A Phosphorescence Imaging System for Monitoring of Oxygen Distribution in Rat Liver under Ischemia and Reperfusion
Sam Hong-Yi Huang,
Oxygen-dependent quenching of phosphorescence has been validated as a useful and essentially noninvasive optical method for measuring oxygen both in vitro and in vivo. The capability of imaging oxygen distribution based on phosphorescence quenching provides a highly useful tool for investigation of oxygen delivery in tissues at the microvascular level. We demonstrated the implementation of a phosphorescence imaging system incorporating an intensified, gated, monochrome CCD camera which equips a red sensitive Gen III cathode and power supply. By selecting of the delay time sequence for phosphorescence imaging in accordance with the quenching constant and lifetime at zero oxygen of used phosphor, a series of phosphorescence intensity images corresponding to the oxygen pressures within the region of interest would be acquired and digitized. The phosphorescence lifetimes were converted form the digitized intensity levels pixel by pixel upon the assumption of single exponential decay of phosphorescence. Thus, the oxygen distribution of interested area could be calculated from the phosphorescence lifetime map in virtue of well-defined Stern-Volmer equation. Two new phosphors of Generation 2 polyglutamic Pd-porphyrin-dendrimers were used in present study, which have high water solubility and intend to stay in blood circulation without extravasating through the vascular membrane. A Pd-meso-tetra-(4-carboxyphenyl) porphyrin based phosphor termed Oxyphor G2 was used in testing of the instrument.
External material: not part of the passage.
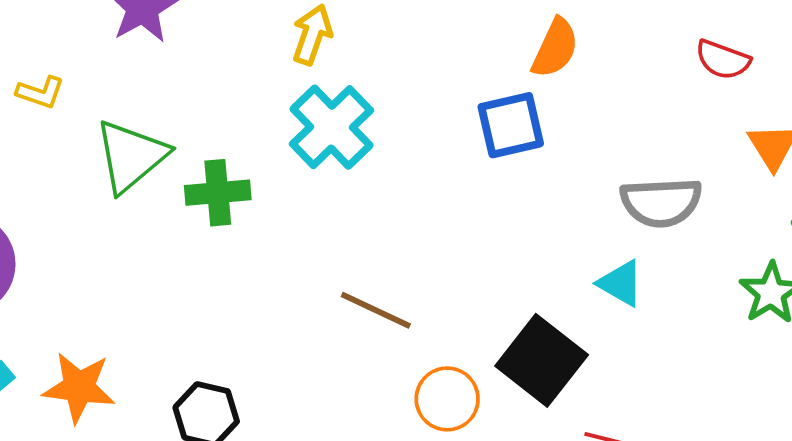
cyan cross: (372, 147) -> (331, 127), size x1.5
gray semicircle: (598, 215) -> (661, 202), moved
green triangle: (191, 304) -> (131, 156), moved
The changes of hepatic oxygen pressure under the portal triad clamping model (PTC model) of ischemia and subsequent reperfusion were real-time monitored by phosphorescence imaging. The images indicated a transient recovery of hepatic oxygen level during the reperfusion following the PTC ligation. The lack of complete restoration of oxygen level has been implicated to the similar pattern of hepatic blood flow observed during reperfusion in previous reports. The other phosphor Oxyphor G2, derived from Pd-meso-tetra-(4-carboxyphenyl) tetrabenzoporphyrin, was recognized by its near infrared spectral characteristic. The calibration of Oxyphor G2 illustrated the independence of quenching constant to pH in the physiological range (6.4 to 7.8) and as such to make it a suitable phosphor for oxygen measurements, especially for those at depth in tissue.